Beyond yield, rising temperatures also reduce the nutritional quality of staple crops. Grains grown under elevated carbon dioxide levels tend to contain less protein, iron, and zinc, meaning that even when harvests hold steady, the food itself becomes less nourishing.
Human Health
Heat is the most direct health threat. Between 2000 and 2019, roughly 489,000 people died from heat-related causes each year worldwide, with 45 percent of those deaths in Asia and 36 percent in Europe. In the United States alone, heat-related deaths more than doubled between 1999 and 2023, rising from about 1,069 to 2,325 per year. The acceleration has been especially steep recently, with heat mortality climbing nearly 17 percent per year between 2016 and 2023.

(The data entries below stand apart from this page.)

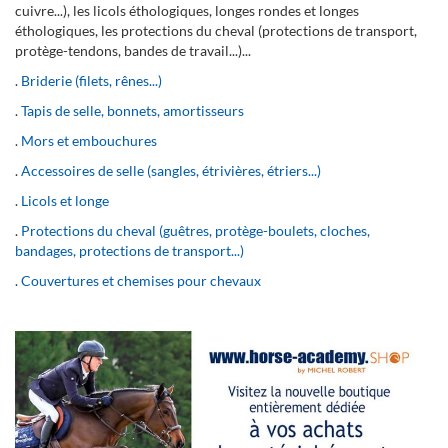
cuivre...), les licols éthologiques, longes rondes et longes
éthologiques, les protections du cheval (protections de transport,
protège-tendons, bandes de travail...)...
.
Briderie (filets, rênes...)
.
Tapis de selle, bonnets, amortisseurs
.
Mors et embouchures
.
Accessoires de selle (sangles, étrivières, étriers...)
.
Licols et longe
.
Protections du cheval (guêtres, protège-boulets, cloches,
bandages, protections de transport...)
.
Couvertures et chemises pour chevaux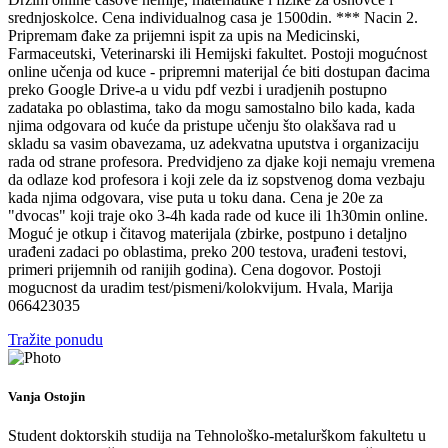
srednjoskolce. Cena individualnog casa je 1500din. *** Nacin 2.
Pripremam đake za prijemni ispit za upis na Medicinski,
Farmaceutski, Veterinarski ili Hemijski fakultet. Postoji mogućnost
online učenja od kuce - pripremni materijal će biti dostupan đacima
preko Google Drive-a u vidu pdf vezbi i uradjenih postupno
zadataka po oblastima, tako da mogu samostalno bilo kada, kada
njima odgovara od kuće da pristupe učenju što olakšava rad u
skladu sa vasim obavezama, uz adekvatna uputstva i organizaciju
rada od strane profesora. Predvidjeno za djake koji nemaju vremena
da odlaze kod profesora i koji zele da iz sopstvenog doma vezbaju
kada njima odgovara, vise puta u toku dana. Cena je 20e za
"dvocas" koji traje oko 3-4h kada rade od kuce ili 1h30min online.
Moguć je otkup i čitavog materijala (zbirke, postpuno i detaljno
urađeni zadaci po oblastima, preko 200 testova, urađeni testovi,
primeri prijemnih od ranijih godina). Cena dogovor. Postoji
mogucnost da uradim test/pismeni/kolokvijum. Hvala, Marija
066423035
Tražite ponudu
Vanja Ostojin
Student doktorskih studija na Tehnološko-metalurškom fakultetu u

Europe saw 47,690 heat-related deaths in 2023, making it the second deadliest year after 2022. There is a counterpoint worth noting: adaptation efforts in Europe, including public cooling centers, early warning systems, and changes in individual behavior, have reduced the heat-related death toll by as much as 80 percent compared to what it would have been without those measures. That gap shows both how dangerous extreme heat is and how much targeted action can accomplish.
Warming also expands the geographic range of disease-carrying insects. Mosquitoes and ticks thrive in warmer conditions, and as temperatures rise, they colonize areas where they previously couldn’t survive. This shifts the boundaries for diseases like dengue, malaria, and Lyme disease into higher altitudes and latitudes. Whether those shifts translate into actual outbreaks depends on local factors like mosquito control programs, housing quality, and access to healthcare, but the underlying risk is growing.
Weather Extremes
A warmer atmosphere holds more moisture, about 7 percent more for every degree Celsius of warming. This fuels heavier rainfall events and more intense storms, even as other regions experience longer and more severe droughts. The result is not simply “more bad weather” but a shift in the patterns communities have built their infrastructure around. Drainage systems, bridges, levees, and buildings were designed for a climate that no longer exists in many places.

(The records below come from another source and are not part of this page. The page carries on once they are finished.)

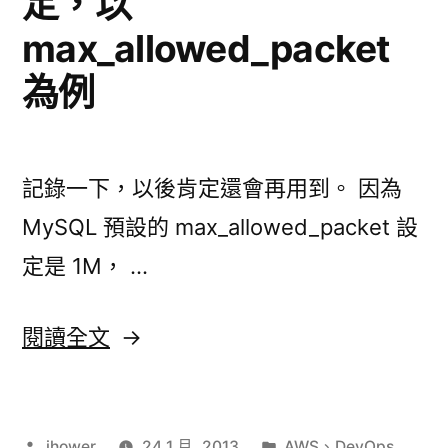
定，以
max_allowed_packet
為例
記錄一下，以後肯定還會再用到。 因為
MySQL 預設的 max_allowed_packet 設
定是 1M， …
〈修
閱讀全文
改
AWS
作
分
ihower
24 1 月, 2013
AWS
、
DevOps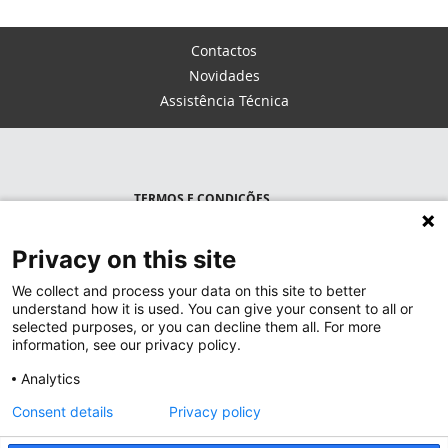
Contactos
Novidades
Assistência Técnica
TERMOS E CONDIÇÕES
POLÍTICA DE PRIVACIDADE
Privacy on this site
LEGRAND PORTUGAL
We collect and process your data on this site to better
understand how it is used. You can give your consent to all or
GRUPO LEGRAND NO MUNDO
selected purposes, or you can decline them all. For more
information, see our privacy policy.
Analytics
Consent details
Privacy policy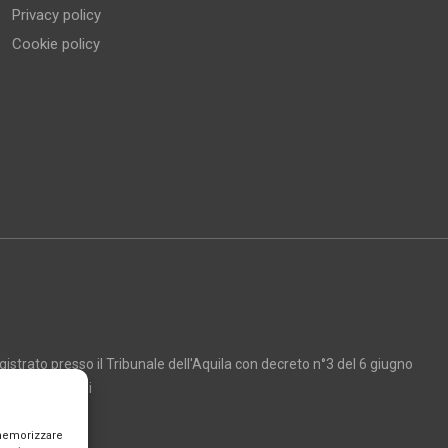
Privacy policy
Cookie policy
strato presso il Tribunale dell'Aquila con decreto n°3 del 6 giugno
Marco Giancarli
 memorizzare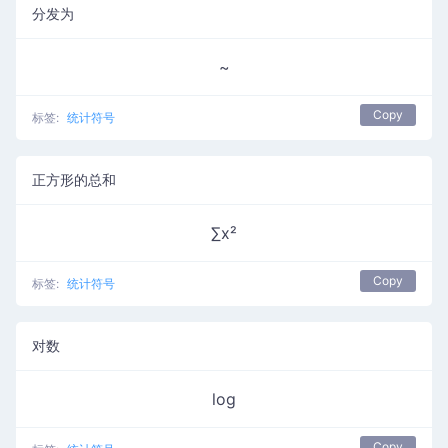
分发为
~
Copy
标签:
统计符号
正方形的总和
∑x²
Copy
标签:
统计符号
对数
log
Copy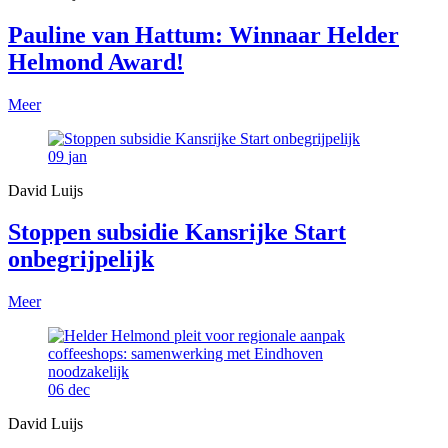
Pauline van Hattum: Winnaar Helder
Helmond Award!
Meer
09
jan
David Luijs
Stoppen subsidie Kansrijke Start
onbegrijpelijk
Meer
06
dec
David Luijs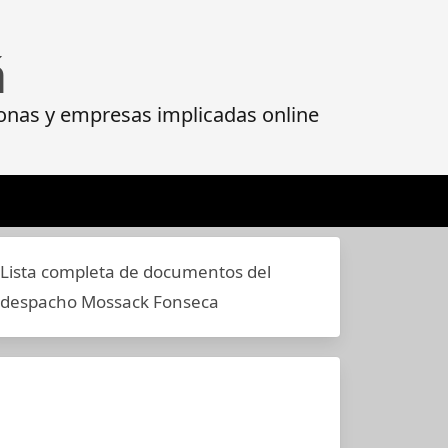
á
onas y empresas implicadas online
Lista completa de documentos del
despacho Mossack Fonseca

Wildfires are intensifying as well. Higher temperatures dry out vegetation faster, extending fire seasons and making ignition more likely. In regions like western North America, Australia, and the Mediterranean, fire seasons now start earlier and last longer than they did just a few decades ago.
Ecosystems and Biodiversity
Species across the planet are shifting their ranges toward the poles and to higher elevations, tracking the temperatures they’re adapted to. This works for mobile species with connected habitat, but many plants, slow-moving animals, and organisms in fragmented landscapes simply can’t move fast enough. The timing of natural events is also shifting: flowers bloom earlier, migratory birds arrive at different times, and insect populations peak on altered schedules. When these shifts don’t align, the relationships between pollinators and plants, predators and prey, or parasites and hosts break down.
Freshwater ecosystems are particularly vulnerable. Warmer water holds less dissolved oxygen, stressing fish and other aquatic life. Combined with altered streamflow from changing precipitation and glacier loss, many rivers and lakes are becoming less hospitable to the species that have lived in them for millennia.